Back to the insane number of job levels. These quickly show employees how unfair compensation is. If there are 13 engineering levels (I have seen this before!) with a large number of engineers, then it is pretty simple to find someone around you who is above you in level but not competency (especially in your biased opinion).
If you are struggling to define the differentiations between levels then you have too many. Matt Briggs has a fantastic article on the role of a senior developer which clearly articulates some differences:
A good junior developer can be given a known task, and be expected to execute it quickly, and well.
A good intermediate developer needs less supervision. They can be trusted to raise issues of code design, and play a valuable role in design discussions. They are also the “workhorses” of the dev team. However, further mentoring and higher level supervision is still vital.
A senior developer is intimately familiar with their own failure. They have written code both under, and over designed, and have seen both fail. They are reflective about the things that they do, evaluating their successes and failures when approaching problems with intellectual honesty. A senior developer has fallen out of love of the complexity which dominates the intermediate, and is obsessed with simplicity.
If you haven’t done this thinking and laid it out for all of the engineers then you aren’t done.
This exercise also allows you to separate various needs, such as:
- How do you handle compensation?
- How do you make it clear who owns particular decisions?
- How are the management and individual track different? (please don’t conflate them!)
- How are we helping our engineers get better at their craft?
It will help you with the hiring process too. The obvious question is: “How should our process work to know if someone is at a particular level?”

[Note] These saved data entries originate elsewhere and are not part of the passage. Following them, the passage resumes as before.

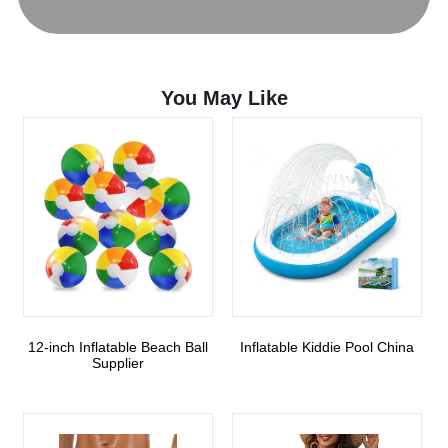
You May Like
12-inch Inflatable Beach Ball
Inflatable Kiddie Pool China
Supplier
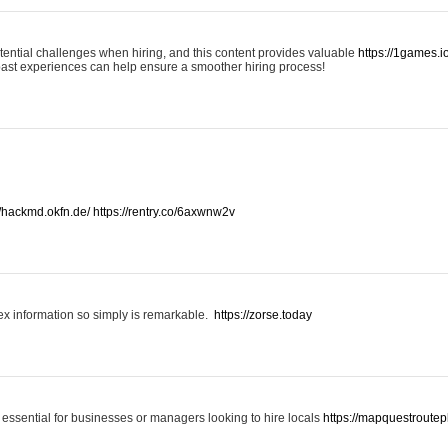
otential challenges when hiring, and this content provides valuable
https://1games.
past experiences can help ensure a smoother hiring process!
//hackmd.okfn.de/
https://rentry.co/6axwnw2v
x information so simply is remarkable.
https://zorse.today
 essential for businesses or managers looking to hire locals
https://mapquestroutep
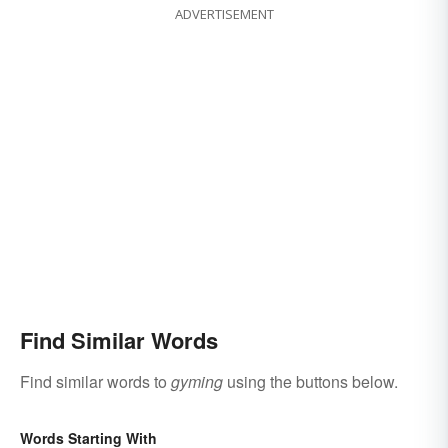
ADVERTISEMENT
Find Similar Words
Find similar words to
gyming
using the buttons below.
Words Starting With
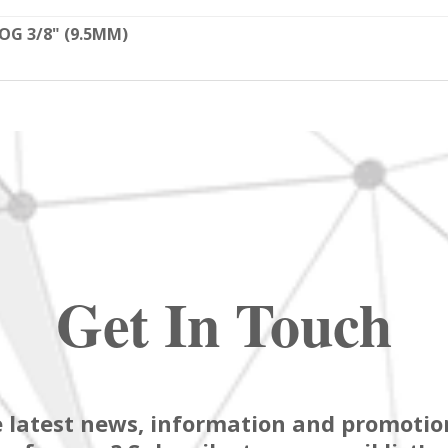
OG 3/8" (9.5MM)
Get In Touch
 latest news, information and promotion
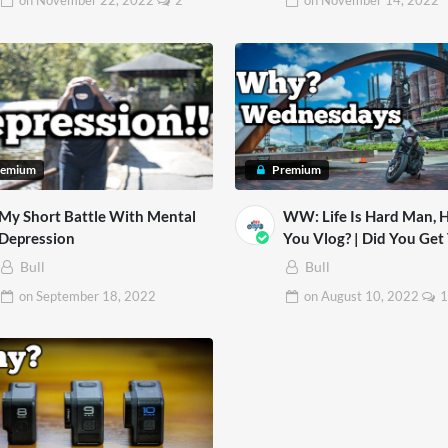
on
November 22, 2022
2
on
November 14, 2022
remium
Premium
My Short Battle With Mental
WW: Life Is Hard Man,
Depression
You Vlog? | Did You Get To
Sturgis 2022?
Bull
Bull
on
September 18, 2022
on
August 10, 2022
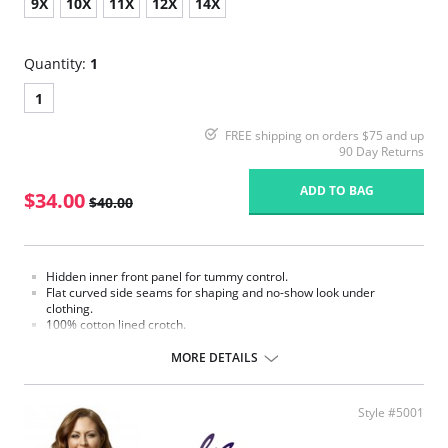
9X
10X
11X
12X
14X
Quantity:
1
1
FREE shipping on orders $75 and up
90 Day Returns
ADD TO BAG
$34.00
$40.00
Hidden inner front panel for tummy control.
Flat curved side seams for shaping and no-show look under
clothing.
100% cotton lined crotch.
Four-way soft stretch fabric for ultimate comfort.
Gripper stretch lace bottom eliminates thigh bind.
MORE DETAILS
Made in USA.
Fabric Content: 85% Nylon, 15% Invista® Lycra®
Style #5001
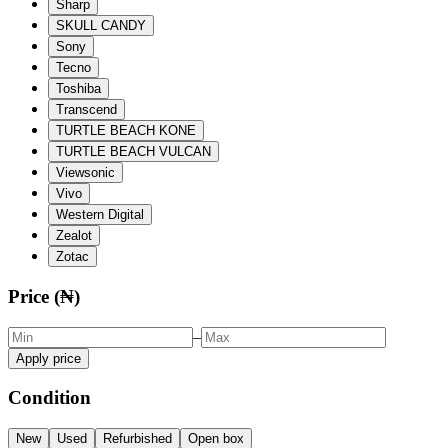
Sharp
SKULL CANDY
Sony
Tecno
Toshiba
Transcend
TURTLE BEACH KONE
TURTLE BEACH VULCAN
Viewsonic
Vivo
Western Digital
Zealot
Zotac
Price (₦)
–
Apply price
Condition
New
Used
Refurbished
Open box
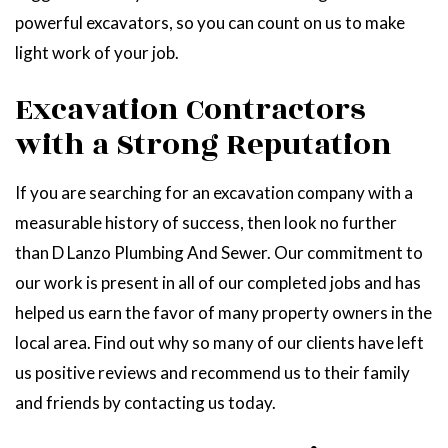
powerful excavators, so you can count on us to make
light work of your job.
Excavation Contractors
with a Strong Reputation
If you are searching for an excavation company with a
measurable history of success, then look no further
than D Lanzo Plumbing And Sewer. Our commitment to
our work is present in all of our completed jobs and has
helped us earn the favor of many property owners in the
local area. Find out why so many of our clients have left
us positive reviews and recommend us to their family
and friends by contacting us today.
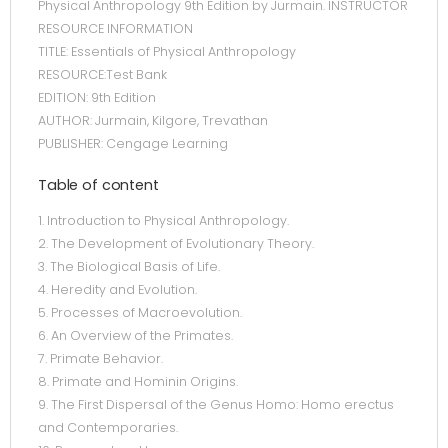
Physical Anthropology 9th Edition by Jurmain. INSTRUCTOR
RESOURCE INFORMATION
TITLE: Essentials of Physical Anthropology
RESOURCE:Test Bank
EDITION: 9th Edition
AUTHOR: Jurmain, Kilgore, Trevathan
PUBLISHER: Cengage Learning
Table of content
1. Introduction to Physical Anthropology.
2. The Development of Evolutionary Theory.
3. The Biological Basis of Life.
4. Heredity and Evolution.
5. Processes of Macroevolution.
6. An Overview of the Primates.
7. Primate Behavior.
8. Primate and Hominin Origins.
9. The First Dispersal of the Genus Homo: Homo erectus
and Contemporaries.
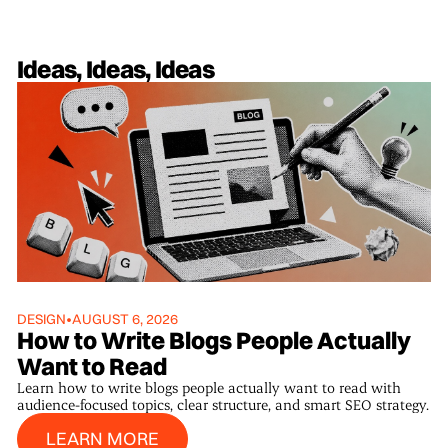
Ideas, Ideas, Ideas
DESIGN
•
AUGUST 6, 2026
How to Write Blogs People Actually
Want to Read
Learn how to write blogs people actually want to read with
audience-focused topics, clear structure, and smart SEO strategy.
Learn More
LEARN MORE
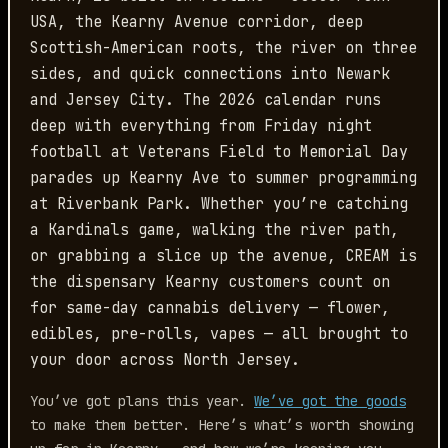
USA, the Kearny Avenue corridor, deep
Scottish-American roots, the river on three
sides, and quick connections into Newark
and Jersey City. The 2026 calendar runs
deep with everything from Friday night
football at Veterans Field to Memorial Day
parades up Kearny Ave to summer programming
at Riverbank Park. Whether you’re catching
a Kardinals game, walking the river path,
or grabbing a slice up the avenue, CREAM is
the dispensary Kearny customers count on
for same-day cannabis delivery — flower,
edibles, pre-rolls, vapes — all brought to
your door across North Jersey.
You’ve got plans this year.
We’ve got the goods
to make them better. Here’s what’s worth showing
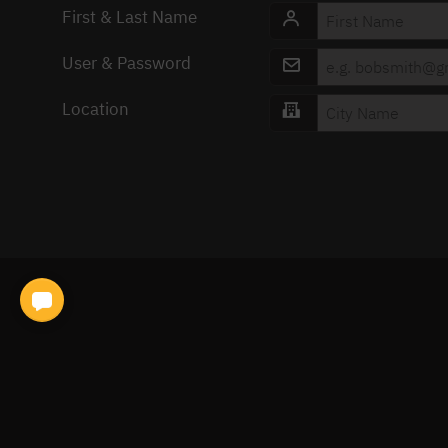
First & Last Name
User & Password
Location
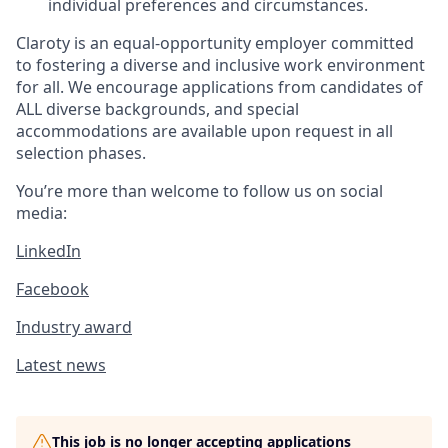
individual preferences and circumstances.
Claroty is an equal-opportunity employer committed
to fostering a diverse and inclusive work environment
for all. We encourage applications from candidates of
ALL diverse backgrounds, and special
accommodations are available upon request in all
selection phases.
You’re more than welcome to follow us on social
media:
LinkedIn
Facebook
Industry award
Latest news
This job is no longer accepting applications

You may surprise yourself with the conclusions: “You know what, it has been really hard to get this right. Instead what if we slot people after we have hired them and they have spent time with us?” This is a trade off too, as it means you can’t be as clear and you risk pissing people off if they think they should be more senior than the slotting process found them. There is a constant battle between clarity vs. doing the right thing and the reality that we don’t have enough information up front and this sets people up based on too much luck. This realization may also have you setup the right levers so you can move people around as you find out you are wrong.
At a larger company the leveling can far too often be relative to the group vs. the organization. This happens with performance reviews in spades. If you have ever had to deal with the pain of stack ranking then you know how frustrating it can be. Let’s say you are on a small team with high talent density. You know that a weaker team elsewhere with a poor leader is rating their folks high, but your team with strong expectations blows them all away, yet rates lower.
I have gotten a real appreciation for organizations and setting up the right incentives and tools. In a startup you can wing it so much more, but that is much easier than solving at a bit of scale (truly a small number of people).
I think it will be increasingly important to define the parameters and values, and arm people with the right tools to offer a flexible career path at their job. Expose the trade offs to the entire team and let them be part of the process. Focus on areas such as role clarify vs. too much process in the wrong places. Somethings will not change much over time as they are tied to the company values. Other solutions are solving temporal problems and should be clearly marked as such so the team can understand the why not just the what.